▶ **Textauszug**
※ ※ ※
Hauptmikroskope: Leitz Panphot, Ortholux, Technival 2
Kleinmikroskope: Leitz, Reichert, ROW, Lomo

olaf.med

Lieber Hugo,

Glückwunsch zu diesem sehr interessanten Mikroskop, das ich ja schon berühren durfte. Auch Deine historische Betrachtung hat mich begeistert.

Herzlichen Dank,

Olaf
Gerne per Du!

Vorstellung: http://www.mikroskopie-forum.de/index.php?topic=4757.0

... und hier der Link zu meinen Beschreibungen historischer mineralogischer Apparaturen:
https://www.mikroskopie-forum.de/index.php?topic=34049.0

beamish

Lieber Hugo Halfmann,
vielen Dank für diesen schönen Beitrag!
Das motiviert mich, demnächst auch mal ein Stativ "mit einer Geschichte" vorzustellen, das ich vor einer Weile erworben habe. Ich muß nur noch ein paar halbwegs anständige Fotos davon machen. Die "Geschichte" hab ich schon beisammen.
Herzlich
Martin
Zeiss RA mit Trinotubus 0/100
No-Name China-Stereomikroskop mit Trinotubus
beide mit Canon EOS 500D

Hugo Halfmann

Lieber Olaf,

freut mich, wenn´s dir gefällt!
Aber staple bitte nicht so tief, Du hast einen wesentlichen Anteil daran gehabt, das es wieder in alter Pracht da steht.

Lieber Martin,

wäre wirklich schön, wenn wieder etwas mehr über die alten Instrumente zu lesen ist. Hat das Mikroskop dann noch eine eigene Geschichte, wird´s richtig interessant.
※ ※ ※
▶ **Bereitgestellte Daten**

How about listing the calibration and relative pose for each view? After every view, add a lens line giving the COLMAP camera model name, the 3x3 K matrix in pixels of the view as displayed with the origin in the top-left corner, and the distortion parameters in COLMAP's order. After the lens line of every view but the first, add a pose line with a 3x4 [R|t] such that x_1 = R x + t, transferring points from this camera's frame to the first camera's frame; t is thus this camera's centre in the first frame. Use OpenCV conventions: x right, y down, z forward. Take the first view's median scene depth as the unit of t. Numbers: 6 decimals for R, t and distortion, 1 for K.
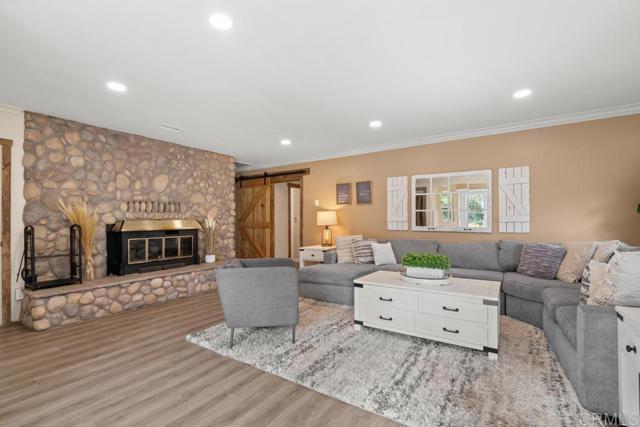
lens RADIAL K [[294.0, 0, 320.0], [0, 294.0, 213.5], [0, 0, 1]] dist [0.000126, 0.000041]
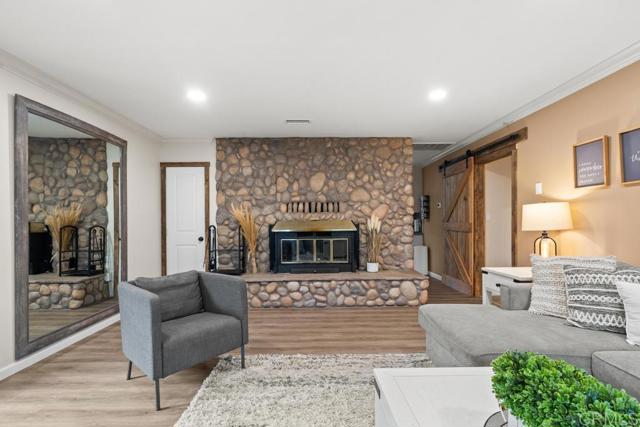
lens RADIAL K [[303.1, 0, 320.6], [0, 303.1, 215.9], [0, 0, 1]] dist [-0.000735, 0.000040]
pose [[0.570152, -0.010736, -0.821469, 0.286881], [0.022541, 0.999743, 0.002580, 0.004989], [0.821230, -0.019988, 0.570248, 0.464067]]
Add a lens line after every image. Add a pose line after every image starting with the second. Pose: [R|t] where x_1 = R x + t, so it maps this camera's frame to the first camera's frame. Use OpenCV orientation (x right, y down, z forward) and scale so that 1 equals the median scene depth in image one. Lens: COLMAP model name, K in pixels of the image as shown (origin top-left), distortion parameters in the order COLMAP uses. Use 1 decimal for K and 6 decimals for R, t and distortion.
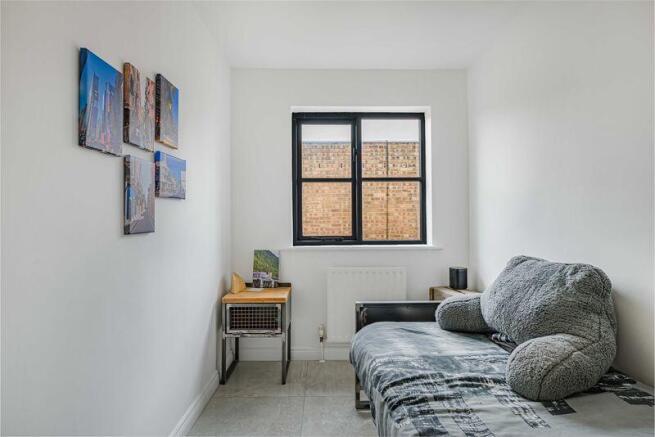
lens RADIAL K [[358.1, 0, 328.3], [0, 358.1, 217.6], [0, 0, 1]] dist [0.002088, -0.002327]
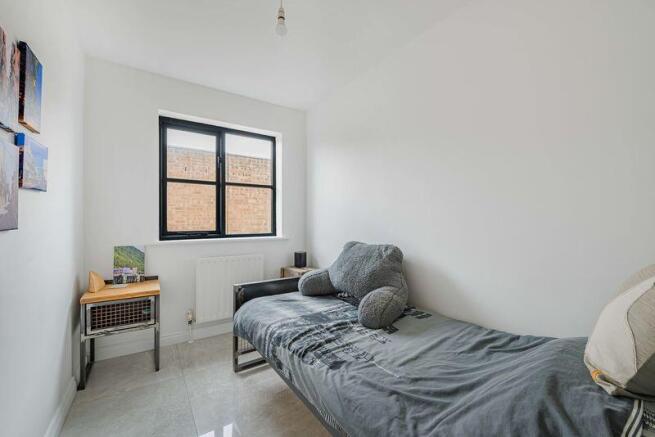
※ ※ ※
▶ **Aufgabe**
Kannst du im Forumsauszug die Stelle von „Das motiviert mich, demnächst“ bis „wenn´s dir gefällt!“ so bearbeiten, dass „Stativ“ durch „Mikroskop“ ersetzt ist, und sie dann wiedergeben?

▶ **Antwort**
Das motiviert mich, demnächst auch mal ein Mikroskop "mit einer Geschichte" vorzustellen, das ich vor einer Weile erworben habe. Ich muß nur noch ein paar halbwegs anständige Fotos davon machen. Die "Geschichte" hab ich schon beisammen.
Herzlich
Martin
Zeiss RA mit Trinotubus 0/100
No-Name China-Stereomikroskop mit Trinotubus
beide mit Canon EOS 500D

Hugo Halfmann

Lieber Olaf,

freut mich, wenn´s dir gefällt!